Assert a contains check in a gzipped file

Motivation: I want to check the presence of a specific string or data pattern within a gzipped file

assert process.out.vcf.collect { meta, vcf ->
                                  path(vcf).linesGzip.toString().contains("MT192765.1\t10214\t.\tATTTAC\tATTAC\t29.8242")
}

Explanation: check if a specific string ("MT192765.1\t10214\t.\tATTTAC\tATTAC\t29.8242") is present in the content of a gzipped file, specified by path(process.out.vcf[0][1]).linesGzip.toString().

Useful nf-test operators and functions

Regular Expressions

The operator ==~ can be used to check if a string matches a regular expression:

assert "/my/full/path/to/process/dir/example.vcf.pgen" ==~ ".*/example.vcf.pgen"

Known Issues

When using nf-test in conjunction with container technologies like Docker, Singularity, or Conda, it’s crucial to be aware of environment-specific issues that can arise, particularly regarding mismatched hashes. Here are some tips to handle such scenarios effectively:

Tips for Handling Mismatched Hashes in Docker/Singularity/Conda

  1. Check for Consistent Environment Across Containers:

    Ensure that the environment inside your Docker, Singularity, or Conda containers is consistent. Differences in installed packages, software versions, or underlying operating systems can lead to mismatched hashes.

  2. Use Identical Base Images:

    When building Docker or Singularity containers, start from the same base image to minimize environmental differences. This consistency helps ensure that the software behaves the same across different executions.

  3. Pin Software Versions:

    In your container definitions (Dockerfile, Singularity recipe, Conda environment file), explicitly pin software versions, including dependencies. This step reduces the chances of discrepancies due to updates or changes in the software.

  4. Isolate Non-Deterministic Elements:

    Identify elements in your workflow that are inherently non-deterministic (such as timestamps or random number generation) and isolate them. Consider mocking these elements or designing your tests to accommodate such variability.

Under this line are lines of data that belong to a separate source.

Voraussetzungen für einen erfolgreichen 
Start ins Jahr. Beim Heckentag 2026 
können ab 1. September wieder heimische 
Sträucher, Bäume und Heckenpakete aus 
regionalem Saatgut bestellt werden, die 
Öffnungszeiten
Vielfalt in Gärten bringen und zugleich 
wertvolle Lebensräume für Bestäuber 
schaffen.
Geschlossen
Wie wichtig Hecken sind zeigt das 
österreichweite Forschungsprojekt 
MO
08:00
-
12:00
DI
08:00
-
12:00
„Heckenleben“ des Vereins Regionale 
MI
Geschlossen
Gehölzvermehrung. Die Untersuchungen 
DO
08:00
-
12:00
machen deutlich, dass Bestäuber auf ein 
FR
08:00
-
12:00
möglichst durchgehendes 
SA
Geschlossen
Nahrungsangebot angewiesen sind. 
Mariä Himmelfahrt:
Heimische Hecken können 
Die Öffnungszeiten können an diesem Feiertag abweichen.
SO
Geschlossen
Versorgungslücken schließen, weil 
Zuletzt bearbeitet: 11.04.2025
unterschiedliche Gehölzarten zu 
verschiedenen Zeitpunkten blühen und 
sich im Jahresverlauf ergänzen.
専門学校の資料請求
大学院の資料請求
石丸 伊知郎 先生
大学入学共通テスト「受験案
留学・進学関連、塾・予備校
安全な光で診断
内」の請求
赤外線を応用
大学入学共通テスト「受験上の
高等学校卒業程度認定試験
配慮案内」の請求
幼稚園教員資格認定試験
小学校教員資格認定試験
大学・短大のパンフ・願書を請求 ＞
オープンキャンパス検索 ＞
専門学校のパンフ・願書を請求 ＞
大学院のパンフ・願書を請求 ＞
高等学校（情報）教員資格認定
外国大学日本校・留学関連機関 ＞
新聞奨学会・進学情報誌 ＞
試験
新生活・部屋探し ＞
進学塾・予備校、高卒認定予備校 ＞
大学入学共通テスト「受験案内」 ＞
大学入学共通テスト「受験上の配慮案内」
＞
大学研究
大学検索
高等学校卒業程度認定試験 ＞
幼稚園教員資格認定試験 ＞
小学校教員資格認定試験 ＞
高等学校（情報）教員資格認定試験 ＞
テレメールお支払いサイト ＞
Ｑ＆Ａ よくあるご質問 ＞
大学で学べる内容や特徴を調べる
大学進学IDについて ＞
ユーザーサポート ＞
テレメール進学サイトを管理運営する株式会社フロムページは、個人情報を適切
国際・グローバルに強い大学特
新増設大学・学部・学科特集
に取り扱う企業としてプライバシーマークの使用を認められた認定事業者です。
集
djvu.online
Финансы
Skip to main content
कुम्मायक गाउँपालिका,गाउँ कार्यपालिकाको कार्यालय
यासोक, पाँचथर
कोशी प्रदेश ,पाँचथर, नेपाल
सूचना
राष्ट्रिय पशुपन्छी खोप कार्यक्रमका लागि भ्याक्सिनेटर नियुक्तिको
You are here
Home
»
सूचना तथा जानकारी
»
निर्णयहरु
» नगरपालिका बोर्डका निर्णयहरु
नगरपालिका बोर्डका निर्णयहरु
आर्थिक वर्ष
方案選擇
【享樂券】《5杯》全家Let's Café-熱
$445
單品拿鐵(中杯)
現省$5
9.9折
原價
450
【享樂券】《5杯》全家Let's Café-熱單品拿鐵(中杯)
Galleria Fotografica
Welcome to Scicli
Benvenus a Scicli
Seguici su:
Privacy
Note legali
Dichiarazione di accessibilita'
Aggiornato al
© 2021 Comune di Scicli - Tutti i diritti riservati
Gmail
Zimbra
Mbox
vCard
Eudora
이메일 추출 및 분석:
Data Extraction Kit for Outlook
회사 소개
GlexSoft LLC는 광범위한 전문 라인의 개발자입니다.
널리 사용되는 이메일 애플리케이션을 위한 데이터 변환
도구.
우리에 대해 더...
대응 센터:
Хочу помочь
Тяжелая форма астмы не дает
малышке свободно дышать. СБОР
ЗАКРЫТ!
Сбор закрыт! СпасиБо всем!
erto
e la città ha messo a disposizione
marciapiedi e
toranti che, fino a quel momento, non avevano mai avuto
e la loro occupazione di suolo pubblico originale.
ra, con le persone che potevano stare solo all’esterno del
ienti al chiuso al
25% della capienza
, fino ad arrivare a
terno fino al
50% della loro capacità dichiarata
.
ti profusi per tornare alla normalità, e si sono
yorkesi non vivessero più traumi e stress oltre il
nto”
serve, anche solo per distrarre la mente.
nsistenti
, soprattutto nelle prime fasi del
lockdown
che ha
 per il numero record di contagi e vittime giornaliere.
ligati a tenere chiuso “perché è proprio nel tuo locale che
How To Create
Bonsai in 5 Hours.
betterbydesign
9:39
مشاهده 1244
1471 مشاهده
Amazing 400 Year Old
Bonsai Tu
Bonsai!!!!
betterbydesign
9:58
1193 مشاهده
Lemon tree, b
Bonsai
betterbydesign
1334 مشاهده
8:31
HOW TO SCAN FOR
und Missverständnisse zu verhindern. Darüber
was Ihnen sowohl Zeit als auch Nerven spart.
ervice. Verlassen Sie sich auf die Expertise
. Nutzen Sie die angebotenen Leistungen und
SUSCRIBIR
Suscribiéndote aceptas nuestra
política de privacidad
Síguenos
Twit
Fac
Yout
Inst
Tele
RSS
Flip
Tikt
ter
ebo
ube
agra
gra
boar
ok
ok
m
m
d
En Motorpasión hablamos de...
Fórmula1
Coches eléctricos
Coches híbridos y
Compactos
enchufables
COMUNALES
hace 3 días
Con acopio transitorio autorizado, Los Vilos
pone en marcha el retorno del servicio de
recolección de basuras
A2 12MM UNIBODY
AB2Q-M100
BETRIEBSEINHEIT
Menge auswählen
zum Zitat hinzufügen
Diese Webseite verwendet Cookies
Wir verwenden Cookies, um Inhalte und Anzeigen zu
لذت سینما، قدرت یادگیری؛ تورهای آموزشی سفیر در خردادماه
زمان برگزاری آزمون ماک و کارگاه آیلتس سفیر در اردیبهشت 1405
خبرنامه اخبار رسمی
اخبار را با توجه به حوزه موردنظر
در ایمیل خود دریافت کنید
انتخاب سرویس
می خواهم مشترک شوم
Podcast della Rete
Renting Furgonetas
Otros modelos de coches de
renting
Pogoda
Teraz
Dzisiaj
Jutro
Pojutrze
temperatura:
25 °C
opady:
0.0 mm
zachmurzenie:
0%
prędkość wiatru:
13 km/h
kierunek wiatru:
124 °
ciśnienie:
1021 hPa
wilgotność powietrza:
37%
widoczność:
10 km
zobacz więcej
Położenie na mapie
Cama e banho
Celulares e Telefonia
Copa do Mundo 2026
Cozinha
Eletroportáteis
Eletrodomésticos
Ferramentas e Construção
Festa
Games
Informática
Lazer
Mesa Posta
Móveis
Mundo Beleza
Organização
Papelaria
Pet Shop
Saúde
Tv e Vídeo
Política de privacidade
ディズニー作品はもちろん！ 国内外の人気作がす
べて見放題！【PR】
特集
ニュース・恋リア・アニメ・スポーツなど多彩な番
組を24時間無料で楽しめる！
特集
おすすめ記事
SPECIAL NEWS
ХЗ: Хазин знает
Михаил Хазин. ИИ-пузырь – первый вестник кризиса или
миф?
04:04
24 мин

  5. Reproducibility in Conda Environments: For Conda environments, use conda list --explicit to generate a list of all packages with their exact versions and builds. This approach ensures that you can recreate the identical environment later.

  6. Review Container Caching Mechanisms:

    Be cautious with container caching mechanisms. Sometimes, cached layers in Docker might lead to using outdated versions of software or dependencies. Ensure that your caching strategy does not inadvertently introduce inconsistencies.

  7. Consistent Filesystem Paths:

    Ensure that paths within the container and in the testing environment are consistent. Variations in paths can sometimes lead to unexpected behavior and hash mismatches.

  8. Regularly Update and Test: Regularly update your containers and environment specifications, and re-run tests to ensure that everything continues to work as expected. This practice helps identify and resolve issues arising from environmental changes over time.

By following these tips, you can mitigate the risks of encountering mismatched hashes due to environment-specific issues in Docker, Singularity, and Conda when using nf-test for your Nextflow pipelines.